Victoria Noe

Award-winning Author, Speaker, Activist

The Grief That Takes You by Surprise

10287743-background-concept-wordcloud-illustration-of-friendshipThey seem to come in waves. You go for months, even years, when no one close to you dies. And then, bam: two or three or four in a matter of weeks. I remember a year when everyone I knew seemed to lose a parent, including me. But lately I’ve heard from several people who have lost a best friend.

“I’m angry,” insisted the minister in The Big Chill. “And I don’t know what to do with my anger.” These people feel a lot like that minister.

We expect those older than us – grandparents, parents, aunts and uncles – to die before us. But no one anticipates losing their friends. Some of those losses are normal: as we age, those around us will die. My mother is 88 and has few friends left. That’s to be expected.

I was 16 when I first attended a funeral for someone near my own age. It was a guy I’d grown up with, the older brother of a friend. He was in his early 20’s and was killed the first week he arrived in Vietnam. I remember sitting in the back of church as the procession slowly made its way up the aisle. For a moment, his casket was next to me, and I can still remember how my whole body tensed up at the thought of him in it.

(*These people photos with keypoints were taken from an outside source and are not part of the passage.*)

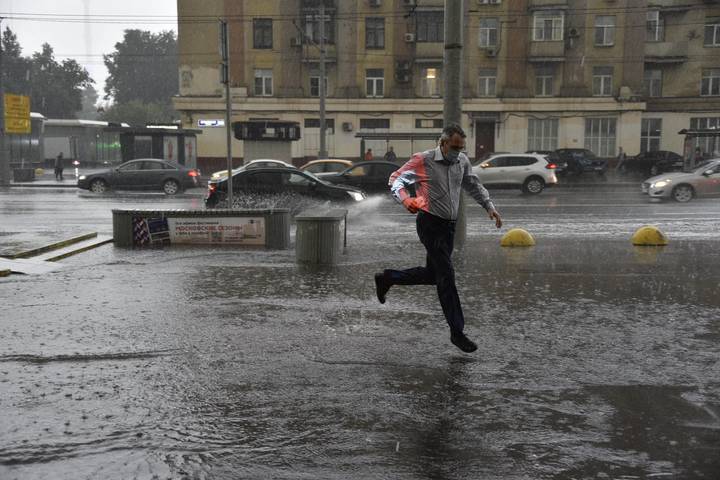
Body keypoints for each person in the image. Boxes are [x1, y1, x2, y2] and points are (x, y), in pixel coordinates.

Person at [374, 124, 503, 353]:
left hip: (448, 228)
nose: (458, 152)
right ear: (442, 143)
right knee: (447, 275)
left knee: (434, 275)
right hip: (429, 224)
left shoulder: (461, 161)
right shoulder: (423, 160)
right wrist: (406, 200)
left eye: (461, 148)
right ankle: (457, 332)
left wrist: (489, 207)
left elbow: (473, 184)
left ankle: (388, 278)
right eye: (454, 147)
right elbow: (395, 179)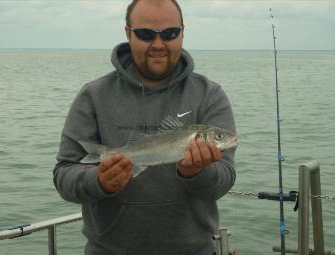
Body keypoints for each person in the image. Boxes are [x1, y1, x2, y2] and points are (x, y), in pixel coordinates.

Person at [53, 0, 236, 254]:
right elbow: (64, 176)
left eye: (170, 33)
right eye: (145, 34)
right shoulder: (94, 95)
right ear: (128, 33)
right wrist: (99, 181)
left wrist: (197, 173)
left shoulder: (209, 95)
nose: (158, 45)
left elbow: (225, 180)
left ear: (183, 32)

His wasn’t the only funeral I attended of someone young, close to my age. There were a couple girls from my high school class. One died from cancer while we were still in school; the other in a car accident the summer after graduation. There was another guy I grew up with who was killed in Vietnam. Then things calmed down, until the 1980’s.

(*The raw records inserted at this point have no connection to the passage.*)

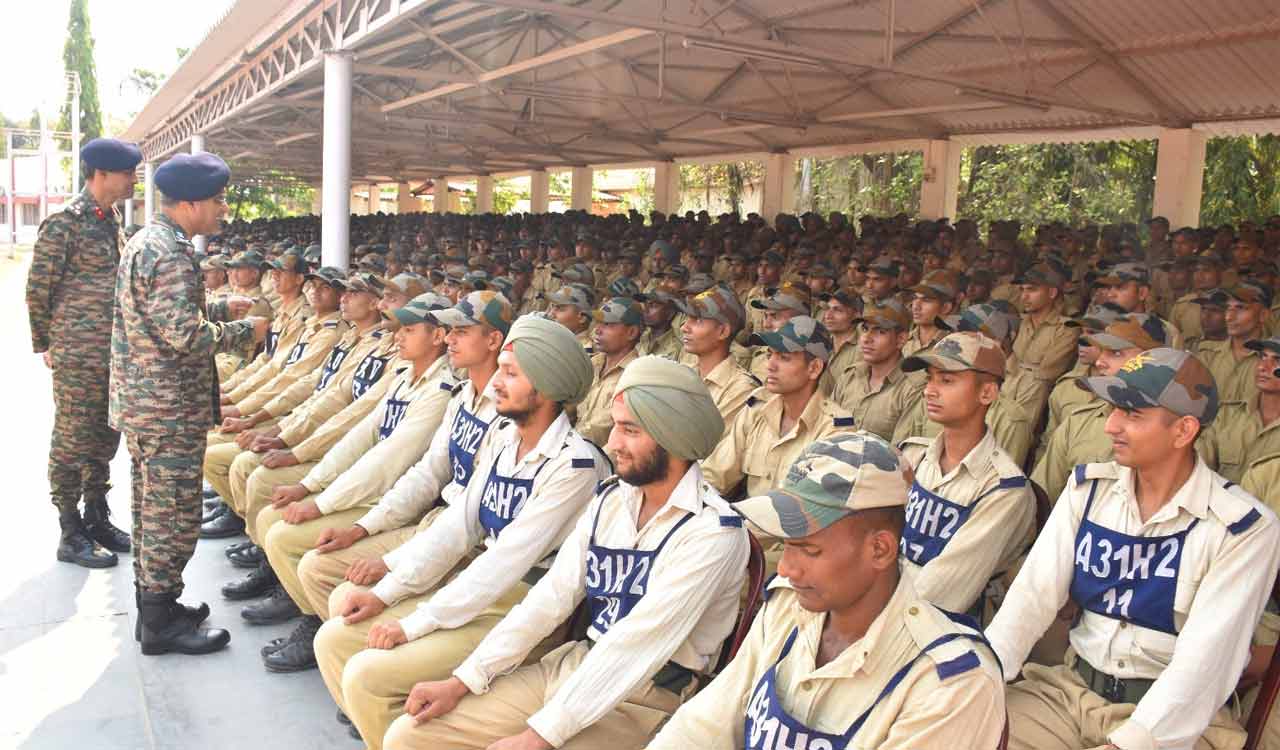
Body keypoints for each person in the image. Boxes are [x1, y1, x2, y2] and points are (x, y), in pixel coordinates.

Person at [380, 356, 747, 750]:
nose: (612, 443)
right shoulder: (611, 500)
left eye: (629, 430)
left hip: (648, 696)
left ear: (672, 438)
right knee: (412, 735)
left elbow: (636, 645)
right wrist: (463, 679)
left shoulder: (713, 533)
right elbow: (550, 597)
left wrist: (539, 736)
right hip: (575, 664)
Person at [315, 315, 605, 748]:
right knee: (336, 636)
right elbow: (459, 523)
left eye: (510, 374)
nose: (496, 385)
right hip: (478, 584)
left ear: (544, 388)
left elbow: (508, 560)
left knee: (366, 671)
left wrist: (413, 624)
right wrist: (388, 591)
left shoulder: (575, 466)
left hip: (522, 605)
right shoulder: (504, 435)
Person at [988, 348, 1280, 750]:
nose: (1111, 426)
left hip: (1175, 723)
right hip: (1070, 692)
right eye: (1113, 409)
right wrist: (981, 677)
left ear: (1184, 430)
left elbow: (1206, 662)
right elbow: (1030, 598)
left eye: (1133, 414)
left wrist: (1132, 743)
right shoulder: (1087, 491)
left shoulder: (1242, 527)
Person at [645, 432, 1006, 750]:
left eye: (809, 549)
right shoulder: (788, 608)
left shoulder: (951, 684)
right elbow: (705, 726)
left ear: (880, 549)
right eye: (786, 545)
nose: (786, 568)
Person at [109, 151, 269, 655]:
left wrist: (220, 305)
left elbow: (159, 315)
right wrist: (244, 330)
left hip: (148, 403)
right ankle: (160, 623)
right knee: (169, 515)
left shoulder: (151, 241)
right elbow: (182, 334)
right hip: (167, 408)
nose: (222, 209)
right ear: (193, 203)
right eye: (218, 201)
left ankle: (158, 606)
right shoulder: (170, 253)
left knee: (151, 507)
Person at [292, 292, 509, 635]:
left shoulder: (506, 412)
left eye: (461, 331)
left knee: (347, 601)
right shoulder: (462, 397)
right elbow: (428, 472)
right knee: (316, 566)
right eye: (449, 329)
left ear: (494, 339)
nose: (450, 338)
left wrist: (391, 564)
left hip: (470, 541)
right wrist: (360, 529)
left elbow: (469, 516)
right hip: (436, 523)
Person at [26, 137, 141, 568]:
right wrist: (47, 343)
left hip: (112, 351)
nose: (132, 180)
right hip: (78, 353)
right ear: (102, 173)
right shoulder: (65, 223)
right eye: (127, 173)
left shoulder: (110, 219)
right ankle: (69, 528)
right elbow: (38, 289)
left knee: (104, 436)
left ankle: (97, 514)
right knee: (73, 439)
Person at [896, 331, 1036, 621]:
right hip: (881, 601)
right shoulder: (915, 455)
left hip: (933, 627)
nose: (930, 390)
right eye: (929, 379)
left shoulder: (1004, 490)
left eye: (946, 380)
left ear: (987, 393)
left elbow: (941, 592)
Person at [830, 299, 919, 441]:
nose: (866, 338)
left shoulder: (912, 388)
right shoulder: (849, 376)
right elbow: (830, 426)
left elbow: (903, 453)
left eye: (880, 332)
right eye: (865, 329)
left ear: (901, 339)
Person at [677, 284, 759, 430]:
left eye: (698, 320)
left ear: (722, 332)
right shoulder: (684, 374)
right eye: (687, 318)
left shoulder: (741, 389)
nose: (684, 327)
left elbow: (698, 439)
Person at [576, 297, 643, 446]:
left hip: (600, 459)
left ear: (631, 333)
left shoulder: (635, 376)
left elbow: (600, 430)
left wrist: (564, 445)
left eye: (608, 324)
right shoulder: (591, 364)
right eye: (598, 323)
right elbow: (569, 406)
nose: (597, 330)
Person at [1198, 281, 1272, 403]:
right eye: (1227, 308)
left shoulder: (1273, 362)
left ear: (1263, 315)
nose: (1229, 317)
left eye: (1241, 307)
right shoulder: (1208, 356)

All around me, gay men I knew socially or worked with were dying of AIDS. It was a dark, frightening time, compounded by homophobia and ignorance. They seemed to disappear overnight. You’d see them and realize they looked thinner, even a bit frail. They complained of lingering coughs or fevers. And then…they were gone.

In the last fifteen years, most of the friends I’ve lost have died from cancer. Others, closer to my mother’s age, have died from heart disease. But the grief did not lessen, even if those deaths were a blessing after much suffering.

When I started the Friend Grief series, a Google search of the top 100 results (yes, way past the first page) for "grieving the death of a friend" yielded more for people grieving the death of a pet than a human friend. That’s changed, though pets are still a popular result.

Maybe you’re lucky. Maybe none of your friends have died. But someday they will. The first one will be a shock: the fact of it and your reaction. The next ones will not be any easier, I’m sorry to say.

You will be blindsided more than once by friends who did not want to share their illness outside of their families, and that will make you angry. The knowledge that it was their right will not make you feel any better.

So what to do?

You can’t avoid the grief that comes with losing your friends. They are a part of you, personifying different periods of your life. You are who you are today because of your friends. And that’s a very good thing, isn’t it?

All we can do, in the end, is treasure our friendships. Reach out in whatever way makes sense: email, text message, phone call. Get off your butt and meet in person for coffee or a drink. Plan a weekend getaway. Stop making excuses and make plans.

Because those people who just lost their friends would give anything to be able to do that again.